To-do item:
Swap "VENDUTO" for "SOLD" everywhere it occurs in the entries below. Give the lines again with nothing else altered.

Collected data:
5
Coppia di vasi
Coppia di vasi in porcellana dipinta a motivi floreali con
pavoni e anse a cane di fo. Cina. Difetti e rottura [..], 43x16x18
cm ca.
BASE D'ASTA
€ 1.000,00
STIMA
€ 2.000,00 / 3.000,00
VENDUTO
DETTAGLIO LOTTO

Exercise answer:
5
Coppia di vasi
Coppia di vasi in porcellana dipinta a motivi floreali con
pavoni e anse a cane di fo. Cina. Difetti e rottura [..], 43x16x18
cm ca.
BASE D'ASTA
€ 1.000,00
STIMA
€ 2.000,00 / 3.000,00
SOLD
DETTAGLIO LOTTO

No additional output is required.